Ни сарказм, ни ирония, как формы смеховой деятельности, не могут быть отождествлены с радостью. Значит, смех невозможно определить и через это понятие.

3. Смех и непонимание. Смех на Руси. Возможно, смех следует определять через «понимание»? Ведь «ничто не приносит столько огорчений, как непонятый юмор. Разве что неразделенная любовь.

«Мне хочется рыдать при виде хохочущего американца с комиксом в руках. Юмористическая история про пышную девицу, сумевшую похудеть до плюгавого лифчика номер 2, мне недоступна. И не в отсутствии чувства юмора причина: с Хазановым, например, у меня все в порядке. Он шутит - я понимаю. Но настоящее отчаяние охватило меня, когда впервые довелось услышать взрывы здорового площадного смеха при обмене репликами в народной драме, игранной в дальней деревне:

- Старик, болят у тебя глаза?

- Коза? Какая коза? Ты мне глаза лечи...»108, - написала в своих размышлениях о смехе И.Уварова.

Отношение к смешному, действительно, - маркер взаимопонимания.
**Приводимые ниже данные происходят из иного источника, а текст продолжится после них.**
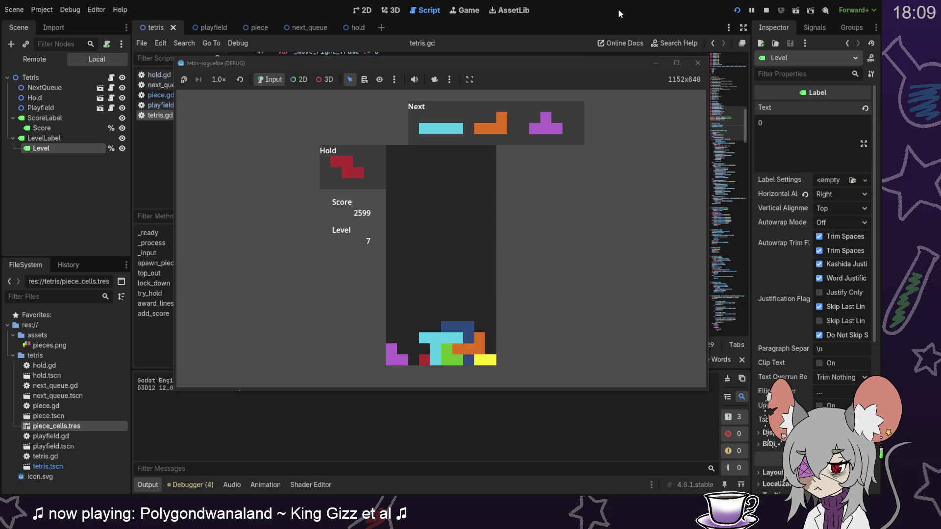
key(Down)
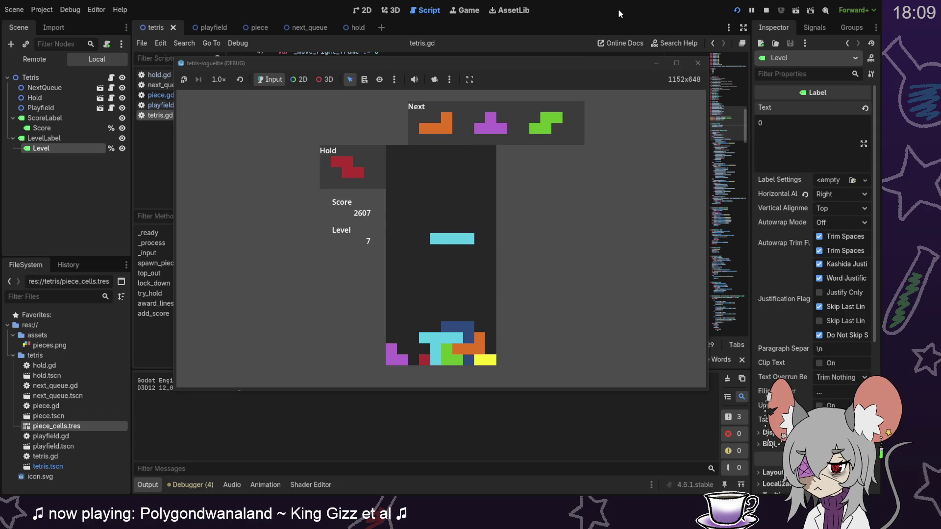
key(Up)
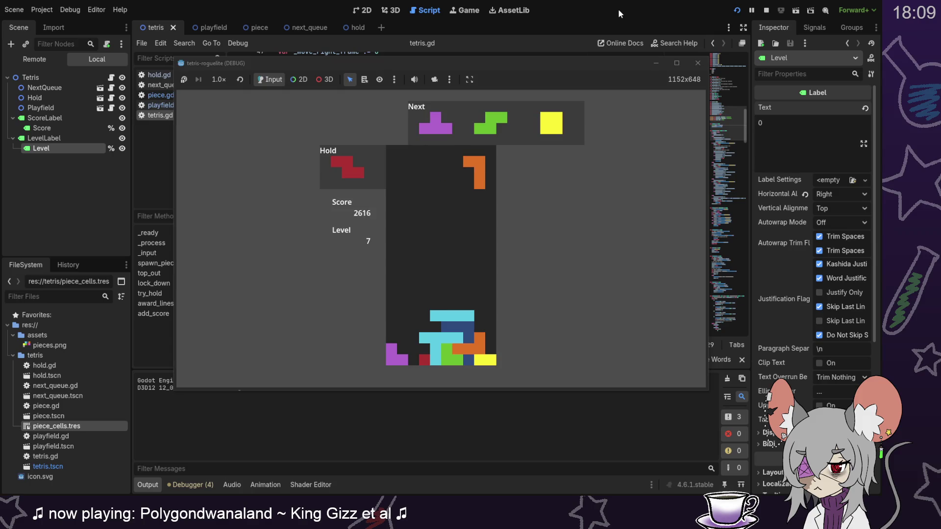
key(Down)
Непониманию в культуре нужно учиться специальным образом, потому что картина мира определенной культуры структурирована таким образом, что понимание нормы формируется гораздо легче, чем непонимание. «Искусство непонимания» требует абсолютного незнания законов функционирования данной культуры, оно тождественно абсолютной отстраненности от культуры, в реальности невозможной даже для членов иной культуры. Для того чтобы испытать чувство непонимания член иной культуры должен сначала хоть что-то понять в этой, чужой для себя культуре, должен стать «чужим среди своих». Без этой процедуры он не знает, а вовсе не не понимает новую для себя культуру. Иными словами, для того, чтобы стать способным к смеховой реакции на ситуацию, нужно ее сначала узнать, а затем отстраниться от знакомой ситуации настолько, чтобы ее не узнать.

Отстраненность от знакомого можно а) игнорировать (то есть не принимать непривычное в знакомой ситуации в качестве «знакомого»); б) ее можно активно осуждать (и идти на прямые конфликты с иноверцами и чужаками; с любыми непонятными для себя ситуациями), в) но ее можно и «обыгрывать» смехом.

Последнее, то есть стереотип «обыгрывания смехом невключенности в культурные нормы», невключенности в знакомое, особенно характерен для русской культуры, исторически формировавшейся на географическом «стыке» Востока и Запада, Севера и Юга. Русский народный юмор зачастую стоится именно на эффекте непонимания грани между нормой и отклонением: независимо от сюжетов. Герой русских народных сказок постоянно хитрит, морочит голову окружающим своим демонстративным непониманием, - он, мол, Иванушка, настолько глуп, что и на лопату Бабы Яги сесть правильно не может, - не знает он, видите ли, для чего предназначена лопата, и как с ней обращаются. В такой афишированной неполноценности и саморазоблачительной глупости особое доказательство недюжинного ума и адаптивных способностей русского человека. Вот типичная схема площадного (публичного) юмора русской культуры:

Городовой: А вот я пойду за тебя просить.

Петрушка: Куда?

Городовой: В полицию.

Петрушка: В больницу? Зачем мне в больницу? Я здоровый!

Или, в современной эстраде:

Жена: Опять на бровях пришел?!

Муж: Дура! Люди ходят на ногах, а не на бровях!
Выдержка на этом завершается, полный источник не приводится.